PROBLEM :: Copy the entire passage on the data processing engines used by `kamu`, reproducing every word and mark without change.

PAGE ::
☆ ☆ ☆ ☆ ☆ ☆ ☆
All data processing in `kamu` is done by a set of plug-in <Term t="engines" />. This allows us to integrate many mature data processing frameworks, use them to transform data, while `kamu` coordinates all the advanced aspects of processing, tracks <Term t="provenance" />, ensures <Term t="verifiability" />, etc.

<Note>
  The opinions below relate to ODF adapters implemented using the described engine, not the engines themselves. Engines featured here all have very different designs, making them more suitable for some tasks than others. Information below is intended as a rough guidance for engine choice within ODF and should be taken with a big grain of salt.
☆ ☆ ☆ ☆ ☆ ☆ ☆
DATASET CONTENT ::
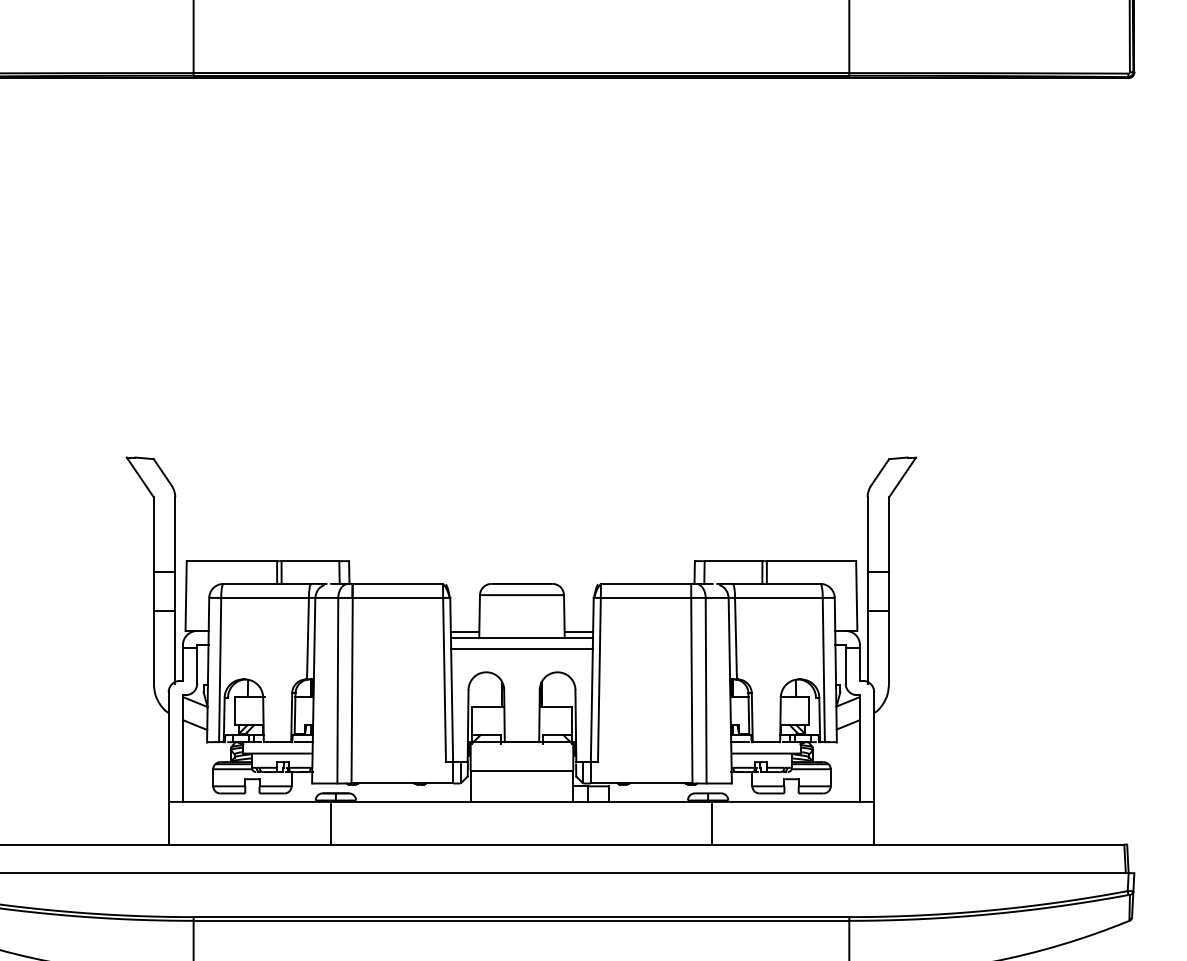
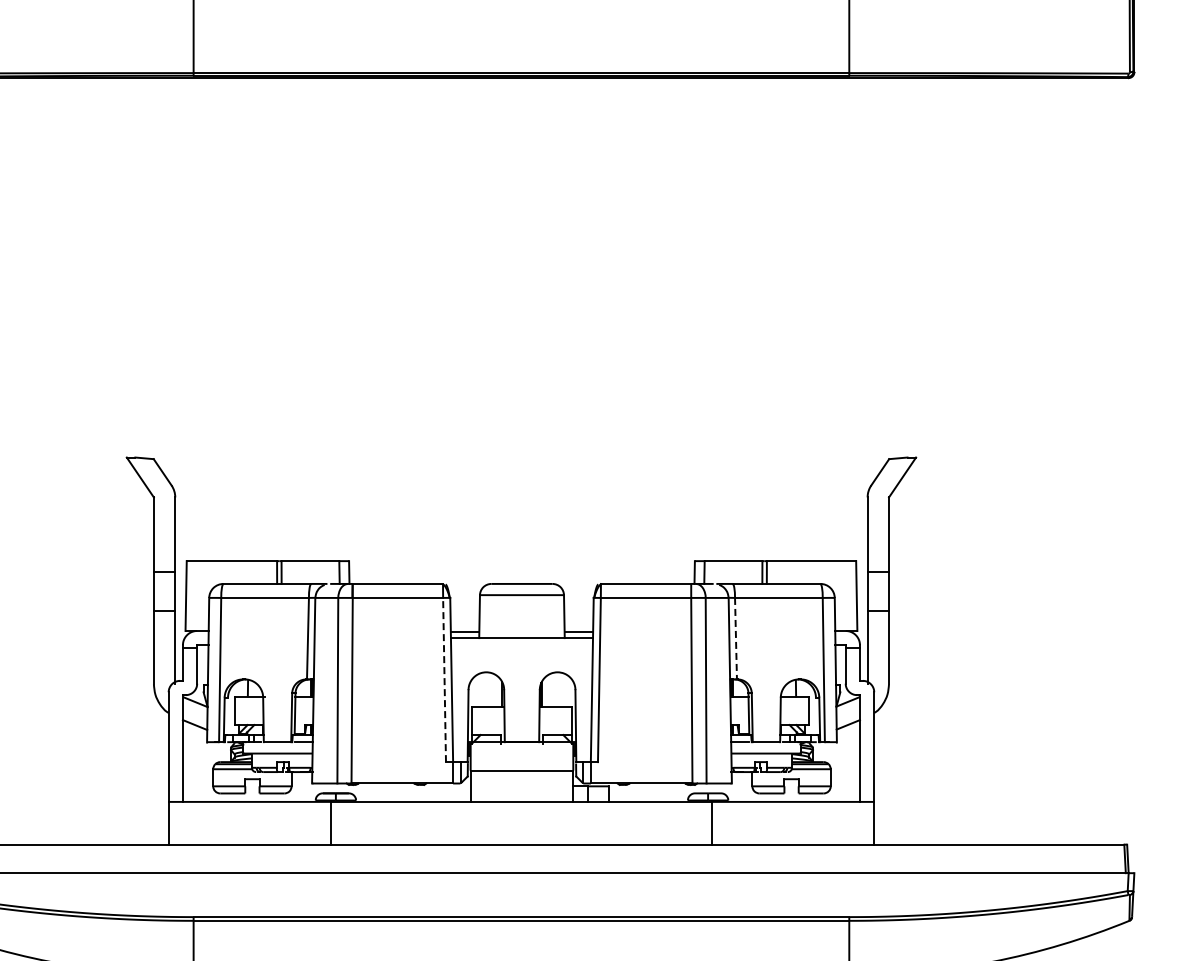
line at (736, 638): solid -> dashed
line at (521, 649): present -> none
line at (444, 679): solid -> dashed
☆ ☆ ☆ ☆ ☆ ☆ ☆
TASK OUTPUT ::
All data processing in `kamu` is done by a set of plug-in <Term t="engines" />. This allows us to integrate many mature data processing frameworks, use them to transform data, while `kamu` coordinates all the advanced aspects of processing, tracks <Term t="provenance" />, ensures <Term t="verifiability" />, etc.

<Note>
  The opinions below relate to ODF adapters implemented using the described engine, not the engines themselves. Engines featured here all have very different designs, making them more suitable for some tasks than others. Information below is intended as a rough guidance for engine choice within ODF and should be taken with a big grain of salt.